Ewing sarcoma (also known as Ewing’s sarcoma) is a tumor that arises primarily in the bone and soft tissue. It can either affect the long bones such as the femur (thigh), tibia (shin) or humerus (upper arm), or the flat bones like the ribs, pelvis or spine. It also can involve the soft tissues around the tumor site.

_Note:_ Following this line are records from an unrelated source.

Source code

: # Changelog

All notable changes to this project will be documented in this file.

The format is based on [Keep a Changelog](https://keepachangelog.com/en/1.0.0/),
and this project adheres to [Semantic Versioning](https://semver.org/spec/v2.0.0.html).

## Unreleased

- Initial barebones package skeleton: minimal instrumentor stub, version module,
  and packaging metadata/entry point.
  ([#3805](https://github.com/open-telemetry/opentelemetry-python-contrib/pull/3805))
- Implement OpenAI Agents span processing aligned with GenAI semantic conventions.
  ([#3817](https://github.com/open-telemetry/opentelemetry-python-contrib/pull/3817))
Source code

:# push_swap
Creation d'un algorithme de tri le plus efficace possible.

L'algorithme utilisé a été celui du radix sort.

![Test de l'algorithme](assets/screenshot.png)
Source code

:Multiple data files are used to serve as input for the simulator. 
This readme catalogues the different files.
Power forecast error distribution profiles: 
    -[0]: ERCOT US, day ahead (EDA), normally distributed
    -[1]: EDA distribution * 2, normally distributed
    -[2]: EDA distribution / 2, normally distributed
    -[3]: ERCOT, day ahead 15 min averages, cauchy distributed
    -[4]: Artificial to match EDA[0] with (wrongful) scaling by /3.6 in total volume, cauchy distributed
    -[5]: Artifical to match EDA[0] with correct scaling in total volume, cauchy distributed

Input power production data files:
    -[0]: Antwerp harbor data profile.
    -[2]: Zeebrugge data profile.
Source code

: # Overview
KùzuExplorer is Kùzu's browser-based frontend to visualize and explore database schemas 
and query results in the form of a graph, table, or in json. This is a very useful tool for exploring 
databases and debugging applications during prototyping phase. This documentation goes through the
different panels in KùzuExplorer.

While rare, Ewing sarcoma is the second most common malignant bone tumor in children and adolescents after osteosarcoma. It is slightly more common in males than females; and usually occurs in children and young adults between the ages of 10 and 20. Ewing sarcoma is highly malignant and can metastasize (spread) rapidly to other areas of the body including the bone marrow, lungs, kidneys, heart, adrenal gland and other soft tissues. Accurate diagnosis and staging, and prompt, carefully orchestrated therapy are particularly critical when treating Ewing sarcoma.

The University of Chicago Medicine Comer Children’s Hospital has a multidisciplinary team of experts with the experience and advanced resources to diagnose, analyze and treat Ewing and other bone sarcomas. Pediatric oncologists, radiation oncologists, orthopaedic surgeons, pathologists, nurse specialists and others at Comer Children’s work together to strive for the best results for children with bone sarcomas.